◆ SUPPLIED RECORDS:
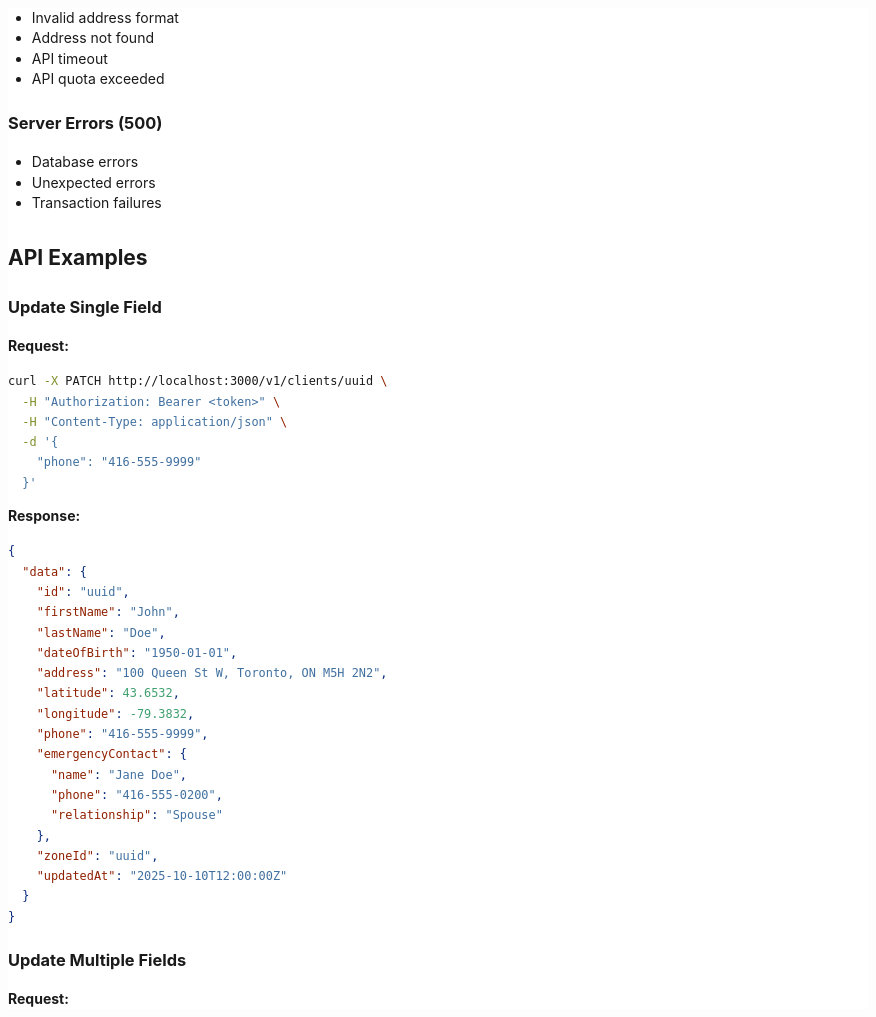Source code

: - Invalid address format
- Address not found
- API timeout
- API quota exceeded

### Server Errors (500)

- Database errors
- Unexpected errors
- Transaction failures

## API Examples

### Update Single Field

**Request:**

```bash
curl -X PATCH http://localhost:3000/v1/clients/uuid \
  -H "Authorization: Bearer <token>" \
  -H "Content-Type: application/json" \
  -d '{
    "phone": "416-555-9999"
  }'
```

**Response:**

```json
{
  "data": {
    "id": "uuid",
    "firstName": "John",
    "lastName": "Doe",
    "dateOfBirth": "1950-01-01",
    "address": "100 Queen St W, Toronto, ON M5H 2N2",
    "latitude": 43.6532,
    "longitude": -79.3832,
    "phone": "416-555-9999",
    "emergencyContact": {
      "name": "Jane Doe",
      "phone": "416-555-0200",
      "relationship": "Spouse"
    },
    "zoneId": "uuid",
    "updatedAt": "2025-10-10T12:00:00Z"
  }
}
```

### Update Multiple Fields

**Request:**
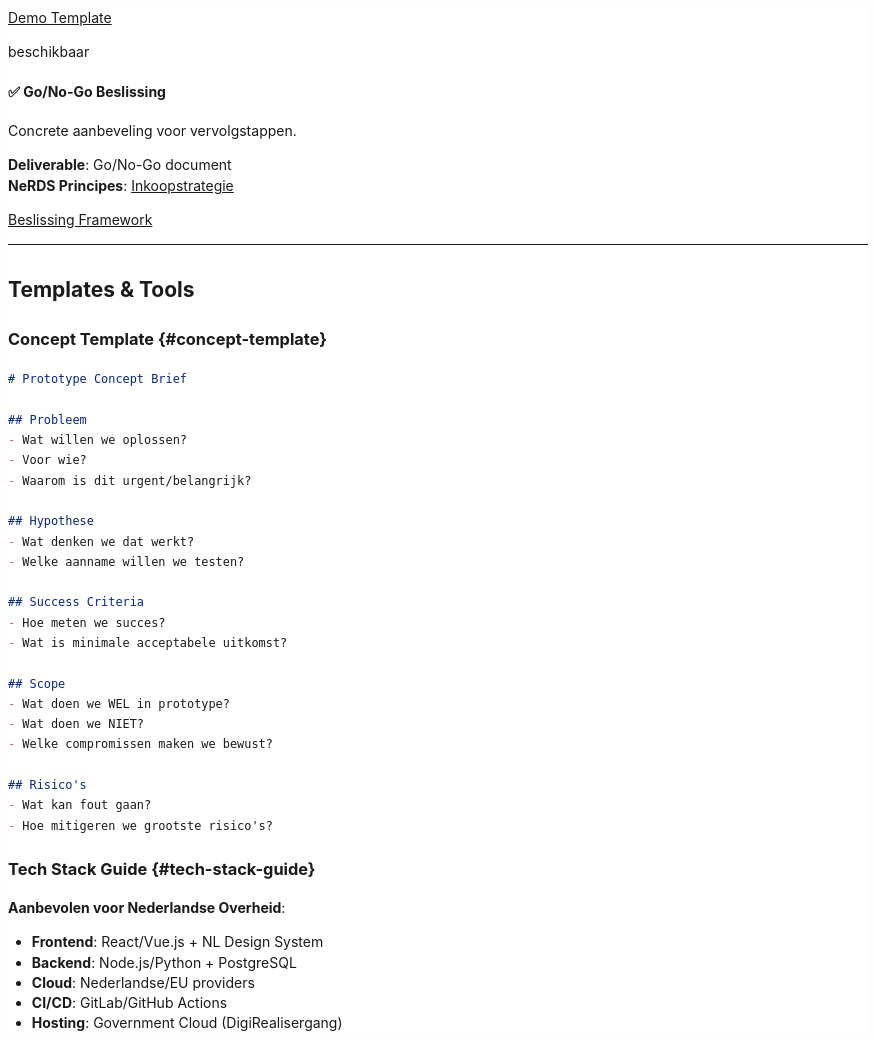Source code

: <a href="#demo-template" class="action-button">Demo Template</a>
</div>

<div class="action-card">
<span class="wip-badge wip-badge-beschikbaar">beschikbaar</span>

<h4>✅ Go/No-Go Beslissing</h4>
<p>Concrete aanbeveling voor vervolgstappen.</p>

<p><strong>Deliverable</strong>: Go/No-Go document<br>
<strong>NeRDS Principes</strong>: <a href="../../principes/inkoop/">Inkoopstrategie</a></p>

<a href="#beslissing-template" class="action-button">Beslissing Framework</a>
</div>

</div>

---

## Templates & Tools

### Concept Template {#concept-template}

```markdown
# Prototype Concept Brief

## Probleem
- Wat willen we oplossen?
- Voor wie?
- Waarom is dit urgent/belangrijk?

## Hypothese
- Wat denken we dat werkt?
- Welke aanname willen we testen?

## Success Criteria
- Hoe meten we succes?
- Wat is minimale acceptabele uitkomst?

## Scope
- Wat doen we WEL in prototype?
- Wat doen we NIET?
- Welke compromissen maken we bewust?

## Risico's
- Wat kan fout gaan?
- Hoe mitigeren we grootste risico's?
```

### Tech Stack Guide {#tech-stack-guide}

**Aanbevolen voor Nederlandse Overheid**:

- **Frontend**: React/Vue.js + NL Design System
- **Backend**: Node.js/Python + PostgreSQL
- **Cloud**: Nederlandse/EU providers
- **CI/CD**: GitLab/GitHub Actions
- **Hosting**: Government Cloud (DigiRealisergang)
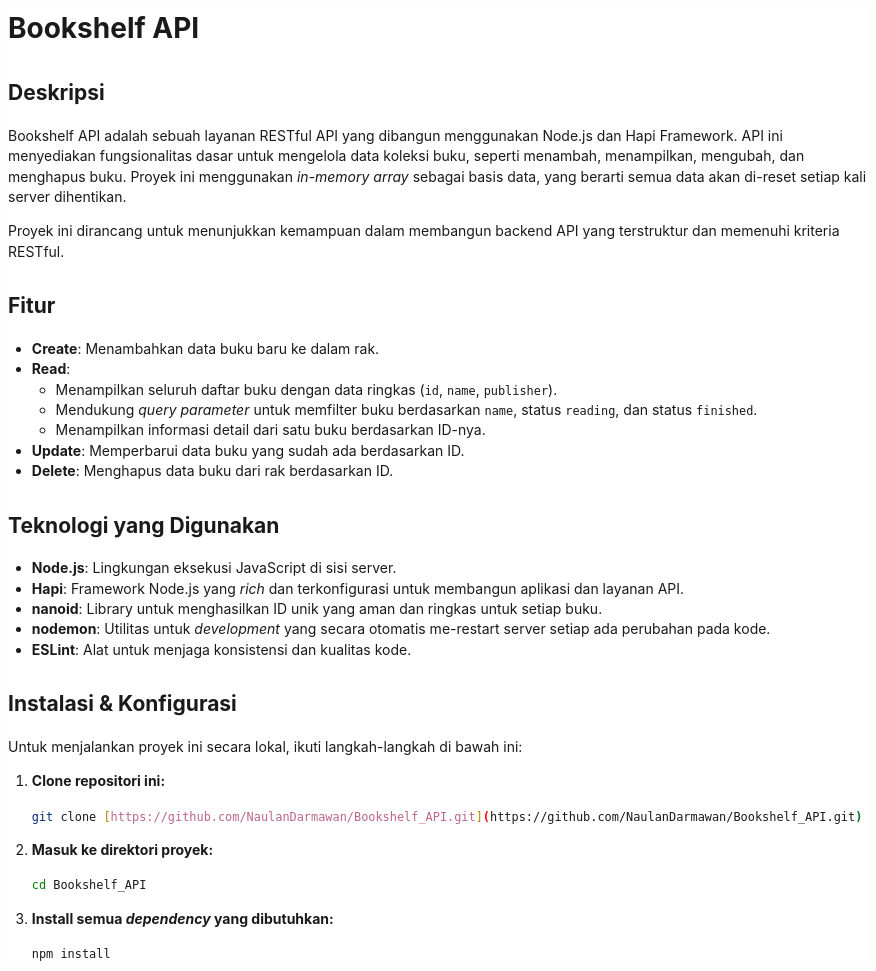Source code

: # Bookshelf API

## Deskripsi

Bookshelf API adalah sebuah layanan RESTful API yang dibangun menggunakan Node.js dan Hapi Framework. API ini menyediakan fungsionalitas dasar untuk mengelola data koleksi buku, seperti menambah, menampilkan, mengubah, dan menghapus buku. Proyek ini menggunakan _in-memory array_ sebagai basis data, yang berarti semua data akan di-reset setiap kali server dihentikan.

Proyek ini dirancang untuk menunjukkan kemampuan dalam membangun backend API yang terstruktur dan memenuhi kriteria RESTful.

## Fitur

* **Create**: Menambahkan data buku baru ke dalam rak.
* **Read**:
    * Menampilkan seluruh daftar buku dengan data ringkas (`id`, `name`, `publisher`).
    * Mendukung *query parameter* untuk memfilter buku berdasarkan `name`, status `reading`, dan status `finished`.
    * Menampilkan informasi detail dari satu buku berdasarkan ID-nya.
* **Update**: Memperbarui data buku yang sudah ada berdasarkan ID.
* **Delete**: Menghapus data buku dari rak berdasarkan ID.

## Teknologi yang Digunakan

* **Node.js**: Lingkungan eksekusi JavaScript di sisi server.
* **Hapi**: Framework Node.js yang *rich* dan terkonfigurasi untuk membangun aplikasi dan layanan API.
* **nanoid**: Library untuk menghasilkan ID unik yang aman dan ringkas untuk setiap buku.
* **nodemon**: Utilitas untuk *development* yang secara otomatis me-restart server setiap ada perubahan pada kode.
* **ESLint**: Alat untuk menjaga konsistensi dan kualitas kode.

## Instalasi & Konfigurasi

Untuk menjalankan proyek ini secara lokal, ikuti langkah-langkah di bawah ini:

1.  **Clone repositori ini:**
    ```bash
    git clone [https://github.com/NaulanDarmawan/Bookshelf_API.git](https://github.com/NaulanDarmawan/Bookshelf_API.git)
    ```

2.  **Masuk ke direktori proyek:**
    ```bash
    cd Bookshelf_API
    ```

3.  **Install semua *dependency* yang dibutuhkan:**
    ```bash
    npm install
    ```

◆ ACTIVITY: Looking back over the data above, restate word for word the lines that begin at the line with "Proyek ini dirancang" and end at the line with "Menampilkan seluruh daftar", inclusive.

◆ RESPONSE BOX:
Proyek ini dirancang untuk menunjukkan kemampuan dalam membangun backend API yang terstruktur dan memenuhi kriteria RESTful.

## Fitur

* **Create**: Menambahkan data buku baru ke dalam rak.
* **Read**:
    * Menampilkan seluruh daftar buku dengan data ringkas (`id`, `name`, `publisher`).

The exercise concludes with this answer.